# Exercise A
Reproduce the part of the pipeline article starting with "The pipeline running" and going on through "water in total.", word for word.
# Exercise B
Continue the article on the Pacific Connector Gas Pipeline from its last sentence.

# Document extract
################
Pacific Connector Gas Pipeline Approved Grab Land, Cut through Southern Oregon

Staff Report - Earth First! Newswire, November 17, 2014

Disclaimer: The views expressed here are not the official position of the IWW (or even the IWW’s EUC) and do not necessarily represent the views of anyone but the author’s.

The State of Oregon Land Use Board of Appeals has confirmed Douglas County’s decision to allow the Williams Company to construct the Pacific Connector Gas Pipeline through the Umpqua Valley.

The pipeline running from Klamath Falls to Coos Bay, Oregon, would cross the Fremont-Winema National Forest, which contains 549,800 acres of old-growth forest (more than half of its territory), and is home to the threatened bull trout along with some 300 other species of wildlife.

The pipeline would also cut through the Umpqua Valley, Rogue River, and the Upper Klamath Lake drainage—400 bodies of water in total.

This placement is especially controversial for those who remember the Bellingham disaster of 1999, when the Olympic natural gas pipeline exploded, setting Whatcom Creek on fire and killing three.

Just this April, 1,000 workers and residents of Plymouth, Washington, were evacuated after an explosion at a gas storage facility injured four. A matter of days after the explosion in Plymouth, 200 people protested the Pacific Connector Gas Pipeline at Shady Grove, which is poised to seize the land of 300 people through immanent domain.
################
# Information shown
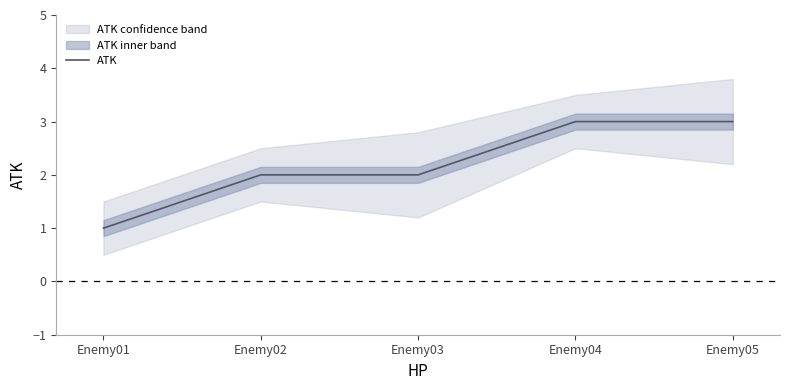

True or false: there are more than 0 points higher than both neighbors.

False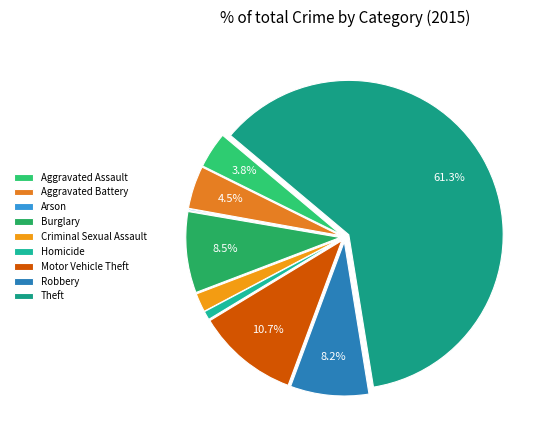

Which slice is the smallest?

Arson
################
# Result A
The pipeline running from Klamath Falls to Coos Bay, Oregon, would cross the Fremont-Winema National Forest, which contains 549,800 acres of old-growth forest (more than half of its territory), and is home to the threatened bull trout along with some 300 other species of wildlife.

The pipeline would also cut through the Umpqua Valley, Rogue River, and the Upper Klamath Lake drainage—400 bodies of water in total.

# Result B
Opponents have also pointed out, for instance at a protest in Medfort in 2011, that free trade agreements like the Trans-Pacific Partnership will facilitate further landgrabs for infrastructure.

The Pacific Connector Gas Pipeline also cite the fact that it will be transporting gas from fracked wells in Idaho, exploiting people’s land for corporate profits, and making it even less popular of a move for the embattled greenwasher Governor John Kitzhaber.

This pipeline would comprise only one of several efforts to run fossil fuel infrastructure through Oregon under Kitzhaber’s watch, including incendiary oil trains, polluting coal trains, and tar sands megaloads.

While he was given a chance to speak during the Peoples Climate March in Portland, activists with Rising Tide unfurled a banner over a bridge behind him stating “Coal, Oil, Gas, None Shall Pass!” and demonstrators disrupted his performance with the same chant.